Jaurès la voix par Benedetto
C'était à la Fête de l'Huma 1984. Et aussi à Carmaux. L'Huma avait 80 ans avec le couple Lubat-Benedetto dans ses oeuvres. Peut-être pour la première fois. A cause ou grâce à Jaurès. Un texte pour moi inoubliable que je voulais offrir aux lecteurs du blog. D'accord ça m'a pris du temps mais aujourd'hui 16 février c'est fait. Il y a écrit 73 sur la couverture car sans doute à l'époque c'était le 73ème livre de ma bibliothèque. Par la suite, des années de solitude m'ont fait exploser ce chiffre. Dix ans après c'était 800. Une lecture originale que j'accompagne de deux article de l'Huma de l'époque qui présentent le spectacle. Car c'est vrai, là il n'y a que l'écrit. Peut-être existe-t-il quelque part un enregistrement. J-P Damaggio
80 ème anniversaire
Jaurès en scène
16 heures, devant la grande scène de la Fête : il y a toujours ce moment, entre la première partie du spectacle et le meeting du dimanche, qui, sans être du Ionesco, est tout de même curieux et que l’on pourrait appeler les chaises. C’est le moment du remue- ménage des appareils enlevés et des sièges installés.
Les chaises du Comité central, cette année, le public ne les a pas vues arriver, car il y a eu sur la grande scène une innovation, une transition- surprise entre le spectacle et la politique.
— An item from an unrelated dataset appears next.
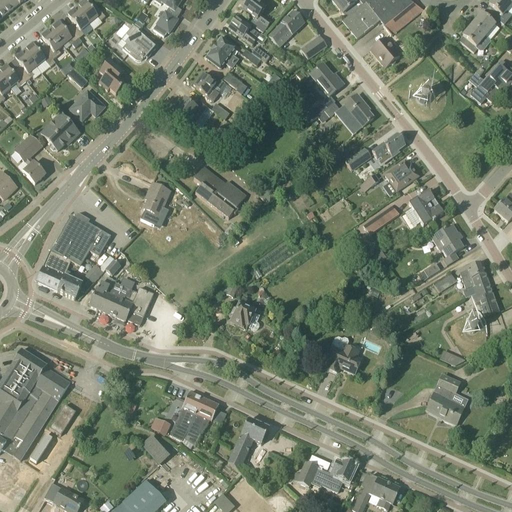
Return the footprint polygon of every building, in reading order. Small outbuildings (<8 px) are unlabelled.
[(0,0),(0,7),(6,15),(17,7),(11,0),(0,0)] [(156,0),(154,3),(161,7),(162,5),(169,9),(166,14),(165,14),(156,27),(169,35),(178,22),(176,21),(181,12),(177,9),(183,0),(182,0),(156,0)] [(263,35),(271,24),(261,16),(265,11),(250,0),(242,12),(254,20),(250,25),(263,35)] [(346,20),(362,7),(358,2),(354,5),(349,0),(333,0),(331,2),(342,16),(346,20)] [(412,5),(404,0),(360,0),(359,1),(358,2),(362,7),(346,20),(342,24),(343,23),(357,40),(356,41),(357,42),(380,23),(384,28),(412,5)] [(511,17),(506,12),(511,6),(502,0),(493,0),(488,7),(489,7),(491,9),(488,14),(500,24),(500,23),(504,27),(511,17)] [(92,12),(85,3),(82,6),(81,4),(75,9),(89,26),(97,19),(100,23),(105,19),(95,6),(96,8),(92,12)] [(384,28),(383,28),(385,30),(391,38),(423,12),(412,5),(384,28)] [(81,33),(89,26),(75,9),(69,14),(70,15),(68,17),(74,26),(70,29),(69,28),(68,28),(79,41),(79,40),(84,37),(81,33)] [(496,28),(500,24),(488,14),(484,18),(482,16),(481,15),(471,27),(485,38),(494,27),(496,28)] [(279,49),(292,37),(303,25),(293,15),(269,38),(279,49)] [(252,48),(257,41),(247,34),(250,29),(237,19),(228,30),(252,48)] [(63,48),(63,47),(68,43),(71,47),(72,46),(75,50),(82,44),(79,40),(79,41),(68,28),(70,30),(66,33),(59,25),(56,27),(55,26),(49,31),(63,48)] [(482,52),(490,43),(485,38),(471,27),(462,38),(465,40),(462,45),(474,55),(477,50),(480,52),(482,52)] [(131,41),(125,48),(122,51),(135,62),(137,63),(139,63),(141,63),(142,61),(145,58),(147,60),(146,61),(156,50),(155,46),(153,41),(134,28),(126,36),(131,41)] [(58,52),(63,48),(49,31),(43,36),(44,37),(41,39),(48,47),(44,51),(42,49),(44,51),(53,62),(61,55),(58,52)] [(301,51),(308,61),(326,48),(319,38),(301,51)] [(235,51),(221,40),(216,46),(213,50),(235,66),(238,62),(231,57),(235,51)] [(385,40),(371,51),(370,52),(385,70),(390,66),(393,67),(395,65),(395,62),(400,58),(385,40)] [(39,55),(32,46),(30,49),(29,48),(23,52),(36,69),(45,63),(50,69),(55,65),(53,62),(44,51),(39,55)] [(235,66),(213,50),(210,54),(211,54),(206,60),(220,71),(225,65),(232,70),(235,66)] [(265,65),(269,59),(267,57),(256,50),(252,55),(261,62),(265,65)] [(84,51),(80,55),(84,60),(89,56),(84,51)] [(31,74),(36,69),(23,52),(17,57),(18,58),(15,61),(22,69),(18,73),(16,71),(17,73),(26,84),(34,77),(31,74)] [(251,56),(246,52),(242,57),(256,68),(261,62),(252,55),(251,56)] [(116,97),(126,85),(119,80),(124,74),(110,61),(99,74),(104,78),(98,85),(107,93),(109,91),(116,97)] [(511,72),(501,63),(471,97),(481,106),(486,100),(491,104),(500,94),(504,97),(511,89),(510,88),(511,86),(511,72)] [(328,98),(328,100),(330,98),(344,87),(335,76),(333,78),(323,66),(310,77),(328,98)] [(13,76),(6,68),(3,70),(2,69),(0,70),(0,78),(10,91),(15,87),(18,91),(26,84),(17,73),(13,76)] [(479,79),(483,73),(480,70),(475,75),(479,79)] [(74,84),(80,77),(73,71),(67,78),(74,84)] [(225,85),(211,75),(207,81),(202,77),(193,89),(207,99),(212,92),(217,96),(225,85)] [(241,97),(247,89),(228,76),(224,82),(237,92),(236,93),(241,97)] [(2,98),(10,91),(0,78),(0,105),(5,101),(2,98)] [(424,107),(427,106),(430,104),(432,101),(432,98),(431,94),(429,91),(426,90),(422,90),(419,91),(417,94),(415,97),(416,101),(417,104),(420,106),(424,107)] [(95,119),(105,109),(87,93),(69,112),(82,124),(88,117),(87,115),(89,113),(95,119)] [(34,96),(28,101),(32,106),(38,101),(34,96)] [(335,114),(353,136),(373,120),(365,110),(367,109),(357,96),(338,111),(335,114)] [(317,119),(333,105),(335,103),(330,98),(328,100),(328,98),(301,121),(307,128),(317,119)] [(207,119),(212,112),(211,112),(211,113),(207,110),(197,102),(193,108),(184,101),(174,114),(187,123),(193,115),(199,119),(203,115),(207,119)] [(333,105),(317,119),(322,125),(335,114),(338,111),(333,105)] [(211,112),(212,112),(225,122),(229,116),(216,106),(211,112)] [(70,144),(79,135),(61,117),(41,137),(51,146),(50,149),(53,152),(56,151),(57,153),(66,145),(70,143),(70,144)] [(6,127),(13,122),(9,118),(3,123),(6,127)] [(45,177),(29,160),(42,148),(31,136),(14,153),(24,163),(18,168),(23,174),(34,186),(45,177)] [(388,153),(392,159),(399,154),(398,153),(404,148),(396,136),(372,154),(377,161),(379,160),(388,153)] [(352,173),(371,160),(364,150),(345,164),(352,173)] [(409,168),(405,162),(384,177),(396,194),(419,179),(411,167),(409,168)] [(225,186),(203,170),(194,182),(201,188),(195,196),(228,221),(232,216),(234,217),(237,213),(236,211),(246,198),(227,184),(225,186)] [(0,197),(4,202),(16,190),(1,174),(0,175),(0,197)] [(364,194),(379,183),(375,177),(359,188),(364,194)] [(258,192),(266,206),(278,199),(270,184),(258,192)] [(159,218),(170,194),(152,186),(148,195),(151,196),(144,211),(159,218)] [(432,211),(428,204),(434,201),(428,193),(408,206),(423,229),(443,216),(438,208),(432,211)] [(494,213),(508,225),(511,219),(511,197),(509,195),(494,213)] [(7,204),(2,209),(6,213),(11,208),(7,204)] [(370,237),(399,217),(392,207),(363,227),(370,237)] [(98,259),(110,238),(79,220),(69,222),(50,254),(36,285),(59,295),(63,297),(75,302),(82,286),(81,286),(83,280),(67,273),(71,264),(80,269),(89,254),(98,259)] [(439,254),(442,252),(447,260),(463,250),(458,242),(462,240),(459,234),(457,235),(452,227),(445,232),(444,231),(430,239),(439,254)] [(376,268),(386,261),(381,253),(371,261),(376,268)] [(112,278),(119,270),(120,268),(118,266),(125,258),(121,254),(105,272),(112,278)] [(470,290),(474,288),(472,280),(485,276),(481,265),(467,270),(468,272),(459,275),(465,291),(470,289),(470,290)] [(428,279),(439,272),(435,266),(424,273),(428,279)] [(93,285),(103,274),(99,270),(98,270),(95,267),(85,278),(93,285)] [(239,287),(250,279),(247,275),(236,283),(239,287)] [(439,295),(456,284),(451,276),(434,287),(439,295)] [(498,313),(485,276),(472,280),(474,288),(470,290),(475,305),(480,303),(485,318),(498,313)] [(116,286),(117,284),(107,279),(104,285),(101,284),(99,290),(98,290),(98,291),(97,290),(96,292),(94,292),(92,296),(93,298),(89,308),(111,318),(124,289),(116,286)] [(237,289),(227,285),(222,295),(233,299),(237,289)] [(111,318),(124,324),(125,324),(126,321),(140,328),(153,297),(144,293),(146,289),(141,286),(139,291),(137,295),(124,289),(111,318)] [(255,313),(244,308),(247,302),(242,300),(237,311),(234,309),(229,319),(232,320),(230,325),(244,332),(245,330),(247,331),(247,329),(253,332),(254,332),(255,332),(256,332),(257,332),(257,331),(258,330),(259,329),(259,328),(259,327),(258,326),(258,325),(257,325),(257,324),(260,318),(254,315),(255,313)] [(472,335),(475,334),(477,332),(477,330),(477,327),(475,325),(473,324),(470,325),(468,326),(467,328),(467,331),(468,333),(470,335),(472,335)] [(341,341),(338,340),(335,341),(332,347),(333,350),(327,364),(329,365),(327,371),(337,375),(339,370),(354,376),(361,362),(355,359),(358,354),(346,349),(348,344),(347,342),(344,340),(341,341)] [(0,454),(2,452),(20,463),(69,386),(46,370),(47,368),(21,352),(0,385),(0,454)] [(442,353),(438,362),(455,369),(458,360),(442,353)] [(455,428),(463,410),(455,406),(458,398),(455,396),(459,385),(442,378),(426,414),(455,428)] [(187,442),(204,401),(189,394),(182,409),(183,409),(170,436),(182,442),(184,440),(187,442)] [(217,412),(219,408),(204,401),(187,442),(195,448),(200,436),(209,422),(211,423),(212,422),(222,426),(226,416),(217,412)] [(118,412),(115,418),(130,424),(132,417),(131,417),(135,407),(129,405),(126,415),(118,412)] [(60,438),(66,430),(76,414),(64,407),(49,431),(60,438)] [(150,430),(165,437),(170,426),(155,419),(150,430)] [(261,446),(268,431),(248,421),(228,466),(229,467),(245,479),(248,470),(245,468),(242,467),(253,442),(261,446)] [(46,436),(30,460),(36,464),(52,440),(46,436)] [(169,459),(151,439),(141,448),(159,468),(169,459)] [(313,455),(310,461),(329,469),(331,463),(313,455)] [(329,479),(315,473),(317,469),(306,464),(301,476),(295,473),(291,482),(309,490),(310,486),(320,490),(321,488),(337,495),(343,483),(348,485),(354,470),(342,465),(341,467),(336,465),(329,479)] [(390,507),(392,508),(400,490),(370,477),(361,498),(358,497),(352,511),(363,511),(369,499),(370,498),(379,502),(376,508),(384,511),(387,511),(389,508),(390,507)] [(159,511),(166,506),(146,483),(114,511),(159,511)] [(63,511),(78,511),(83,504),(61,492),(53,506),(63,511)] [(223,498),(216,505),(222,511),(230,511),(233,509),(223,498)]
C’était le moment Jaurès. Bernard Lubat ne faisait pas un «bœuf jazzant» (comme cela a été écrit par erreur), mais enchaînait au piano, à la suite du duo Colette Magny-Brenda Wooton. André Benedetto donnait alors de son «Jaurès la voix» un aperçu bref mais percutant. Une voix qui montait, simplement accompagnée par la silhouette du tribun se déplaçant à l’arrière de la scène, en surplomb, et prenant un tour étonnamment moderne avec les éclats de la musique de la Compagnie Lubat.
Et soudain faisait irruption sur la grande scène une de ces fanfares du Midi qui entraîneraient le diable, « Musique de la rue » de Montpellier, suivie par les mineurs de Carmaux et des manifestants de Bordeaux brandissant des personnages, portant des bandeaux « J’aime la paix ». C’était le cortège Jaurès. « Bandiera rossa », « les Soldats du 17e », des acteurs de la Fête chantaient eux-mêmes sur la grande scène. La joyeuse bande repartie, le Comité central entrait...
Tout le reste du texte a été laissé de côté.